As their ends erode bit by bit, telomeres become ever stumpier, leaving the chromosomes they cap ever more vulnerable, bringing cell death ever closer. To delay cell death—and extend your own life—you might wish for very long telomeres. Well, be careful what you wish for. According to a new study, long telomeres are associated with an increased risk of lung adenocarcinoma.
The new study, led by scientists from the University of Chicago, took on the difficult task of assessing whether telomere length affects the risk of various cancers, including breast, colorectal, lung, ovarian, and prostate cancer. Telomere length, it turns out, can be an ambiguous measure. It can vary greatly due to factors such as age, lifestyle, and cancer progression.
The problem of telomere length, the scientists decided, could be avoided if they didn’t even try to measure telomeres—not directly, anyway. Instead, the scientists used Mendelian randomization, a method which estimates telomere length based on genetic factors. The scientists created a score based on a combination of genetic variants identified by prior genome-wide association studies as being associated with telomere length. Since genetics remain unchanged even as telomeres physically shorten, this measurement allowed for unbiased comparisons to cancer risk.

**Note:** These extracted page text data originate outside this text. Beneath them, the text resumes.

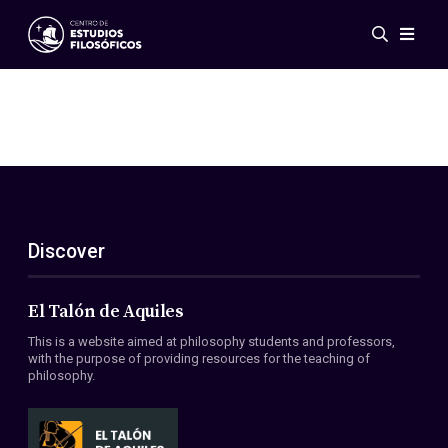
Events
News
Research
Networks
Publications
Gallery
Discover
ES
EN
About Us
Members
El Talón de Aquiles
Regulations
This is a website aimed at philosophy students and professors,
Conventions
with the purpose of providing resources for the teaching of
philosophy.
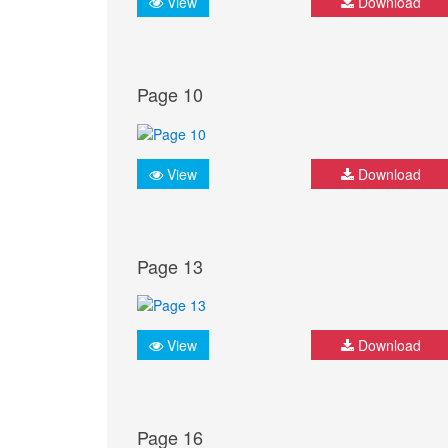
View
Download
Page 10
View
Download
Page 13
View
Download
Page 16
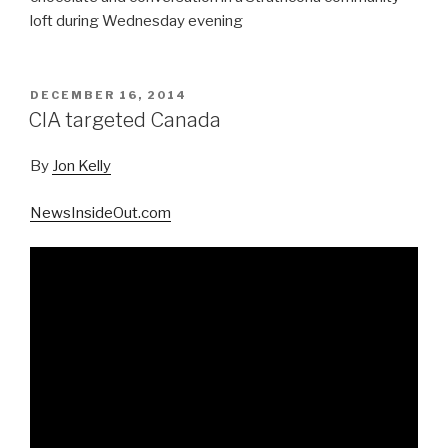
loft during Wednesday evening
POSTED
DECEMBER 16, 2014
ON
CIA targeted Canada
By
Jon Kelly
NewsInsideOut.com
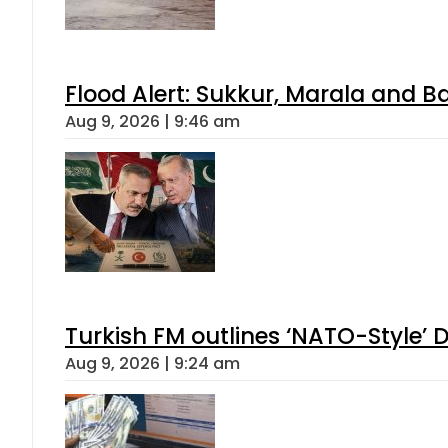
Flood Alert: Sukkur, Marala and B
Aug 9, 2026 | 9:46 am
Turkish FM outlines ‘NATO-Style’ D
Aug 9, 2026 | 9:24 am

Using genome data from 51,725 cancer cases and 62,035 controls through the GAME-ON (Genetic Associations and Mechanisms in Oncology) network, the scientists compared telomere lengths with the risk of developing various types of cancer.
They found that longer telomeres were significantly associated with increased risk for lung cancer—specifically lung adenocarcinoma, which more than doubled in risk for every 1,000 base pair increase in telomere length (TL). This finding appeared July 29 in Human Molecular Genetics, in an article entitled, “Genetic determinants of telomere length and risk of common cancers: a Mendelian randomization study.”
“We used an inverse-variance weighted average of the SNP-specific associations to estimate the association between a genetic score representing long TL and cancer risk,” wrote the authors. “The long TL genetic score was significantly associated with increased risk of lung adenocarcinoma, even after exclusion of a SNP residing in a known lung cancer susceptibility region (TERT-CLPTM1L).”
The authors added that the weighted TL SNP score was not associated with other cancer types of subtypes. Aside from lung cancer, only prostate cancer risk showed a modest positive association with long telomeres.
“Our work provides compelling evidence of a relationship between long telomeres and increased risk for lung adenocarcinoma,” said study leader Brandon Pierce, Ph.D., assistant professor of public health sciences at the University of Chicago. “The prevailing hypothesis has been that short telomeres are bad for health, but it appears that this does not necessarily translate to some types of cancer.”
The scientists suggested that long telomeres could enable more rounds of cell division than short telomeres, which could allow cells to live longer and have more opportunities to accumulate carcinogenic mutations.
While their results shed light on the role of telomeres in cancer biology, Dr. Pierce and colleagues warn that while Mendelian randomization produces estimates of causal relationships, estimates could be biased if the genetic variants measured in the study affect cancer risk and telomere length independently.
“Our finding that genetic determinants of long TL increase lung adenocarcinoma risk avoids issues with reverse causality and residual confounding that arise in observational studies of TL and disease risk,” the authors noted Human Molecular Genetics. “However, caution regarding this causal interpretation is warranted in light of the potential issue of pleiotropy, and a more general interpretation is that SNPs influencing telomere biology are also implicated in lung adenocarcinoma risk.”